Saved entries
☆ ☆ ☆ ☆

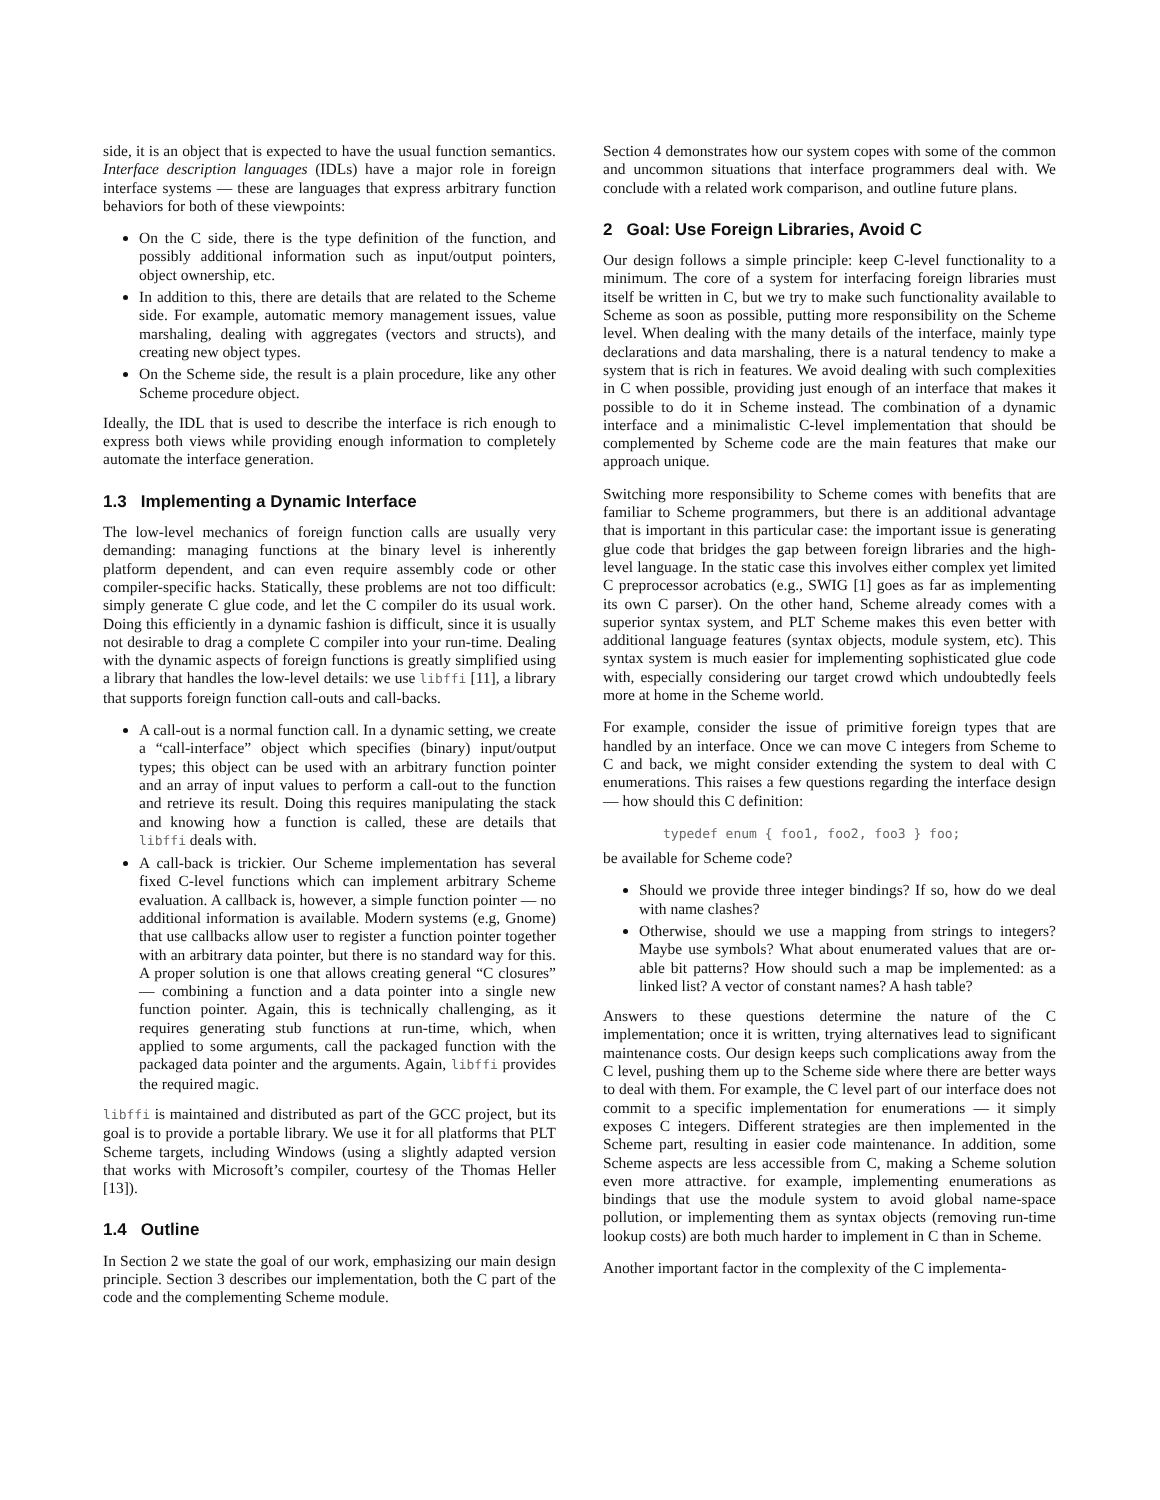side, it is an object that is expected to have the usual function semantics. Interface description languages (IDLs) have a major role in foreign interface systems — these are languages that express arbitrary function behaviors for both of these viewpoints:
On the C side, there is the type definition of the function, and possibly additional information such as input/output pointers, object ownership, etc.
In addition to this, there are details that are related to the Scheme side. For example, automatic memory management issues, value marshaling, dealing with aggregates (vectors and structs), and creating new object types.
On the Scheme side, the result is a plain procedure, like any other Scheme procedure object.
Ideally, the IDL that is used to describe the interface is rich enough to express both views while providing enough information to completely automate the interface generation.
1.3 Implementing a Dynamic Interface
The low-level mechanics of foreign function calls are usually very demanding: managing functions at the binary level is inherently platform dependent, and can even require assembly code or other compiler-specific hacks. Statically, these problems are not too difficult: simply generate C glue code, and let the C compiler do its usual work. Doing this efficiently in a dynamic fashion is difficult, since it is usually not desirable to drag a complete C compiler into your run-time. Dealing with the dynamic aspects of foreign functions is greatly simplified using a library that handles the low-level details: we use libffi [11], a library that supports foreign function call-outs and call-backs.
A call-out is a normal function call. In a dynamic setting, we create a “call-interface” object which specifies (binary) input/output types; this object can be used with an arbitrary function pointer and an array of input values to perform a call-out to the function and retrieve its result. Doing this requires manipulating the stack and knowing how a function is called, these are details that libffi deals with.
A call-back is trickier. Our Scheme implementation has several fixed C-level functions which can implement arbitrary Scheme evaluation. A callback is, however, a simple function pointer — no additional information is available. Modern systems (e.g, Gnome) that use callbacks allow user to register a function pointer together with an arbitrary data pointer, but there is no standard way for this. A proper solution is one that allows creating general “C closures” — combining a function and a data pointer into a single new function pointer. Again, this is technically challenging, as it requires generating stub functions at run-time, which, when applied to some arguments, call the packaged function with the packaged data pointer and the arguments. Again, libffi provides the required magic.
libffi is maintained and distributed as part of the GCC project, but its goal is to provide a portable library. We use it for all platforms that PLT Scheme targets, including Windows (using a slightly adapted version that works with Microsoft’s compiler, courtesy of the Thomas Heller [13]).
1.4 Outline
In Section 2 we state the goal of our work, emphasizing our main design principle. Section 3 describes our implementation, both the C part of the code and the complementing Scheme module.
Section 4 demonstrates how our system copes with some of the common and uncommon situations that interface programmers deal with. We conclude with a related work comparison, and outline future plans.
2 Goal: Use Foreign Libraries, Avoid C
Our design follows a simple principle: keep C-level functionality to a minimum. The core of a system for interfacing foreign libraries must itself be written in C, but we try to make such functionality available to Scheme as soon as possible, putting more responsibility on the Scheme level. When dealing with the many details of the interface, mainly type declarations and data marshaling, there is a natural tendency to make a system that is rich in features. We avoid dealing with such complexities in C when possible, providing just enough of an interface that makes it possible to do it in Scheme instead. The combination of a dynamic interface and a minimalistic C-level implementation that should be complemented by Scheme code are the main features that make our approach unique.
Switching more responsibility to Scheme comes with benefits that are familiar to Scheme programmers, but there is an additional advantage that is important in this particular case: the important issue is generating glue code that bridges the gap between foreign libraries and the high-level language. In the static case this involves either complex yet limited C preprocessor acrobatics (e.g., SWIG [1] goes as far as implementing its own C parser). On the other hand, Scheme already comes with a superior syntax system, and PLT Scheme makes this even better with additional language features (syntax objects, module system, etc). This syntax system is much easier for implementing sophisticated glue code with, especially considering our target crowd which undoubtedly feels more at home in the Scheme world.
For example, consider the issue of primitive foreign types that are handled by an interface. Once we can move C integers from Scheme to C and back, we might consider extending the system to deal with C enumerations. This raises a few questions regarding the interface design — how should this C definition:
typedef enum { foo1, foo2, foo3 } foo;
be available for Scheme code?
Should we provide three integer bindings? If so, how do we deal with name clashes?
Otherwise, should we use a mapping from strings to integers? Maybe use symbols? What about enumerated values that are or-able bit patterns? How should such a map be implemented: as a linked list? A vector of constant names? A hash table?
Answers to these questions determine the nature of the C implementation; once it is written, trying alternatives lead to significant maintenance costs. Our design keeps such complications away from the C level, pushing them up to the Scheme side where there are better ways to deal with them. For example, the C level part of our interface does not commit to a specific implementation for enumerations — it simply exposes C integers. Different strategies are then implemented in the Scheme part, resulting in easier code maintenance. In addition, some Scheme aspects are less accessible from C, making a Scheme solution even more attractive. for example, implementing enumerations as bindings that use the module system to avoid global name-space pollution, or implementing them as syntax objects (removing run-time lookup costs) are both much harder to implement in C than in Scheme.
Another important factor in the complexity of the C implementa-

☆ ☆ ☆ ☆

* **Task to carry out**: Up to and including the line containing "In addition to", quote each line of the entries above from the very first, please, exactly and without images.

* **Problem solution**:
side, it is an object that is expected to have the usual function semantics. Interface description languages (IDLs) have a major role in foreign interface systems — these are languages that express arbitrary function behaviors for both of these viewpoints:
On the C side, there is the type definition of the function, and possibly additional information such as input/output pointers, object ownership, etc.
In addition to this, there are details that are related to the Scheme side. For example, automatic memory management issues, value marshaling, dealing with aggregates (vectors and structs), and creating new object types.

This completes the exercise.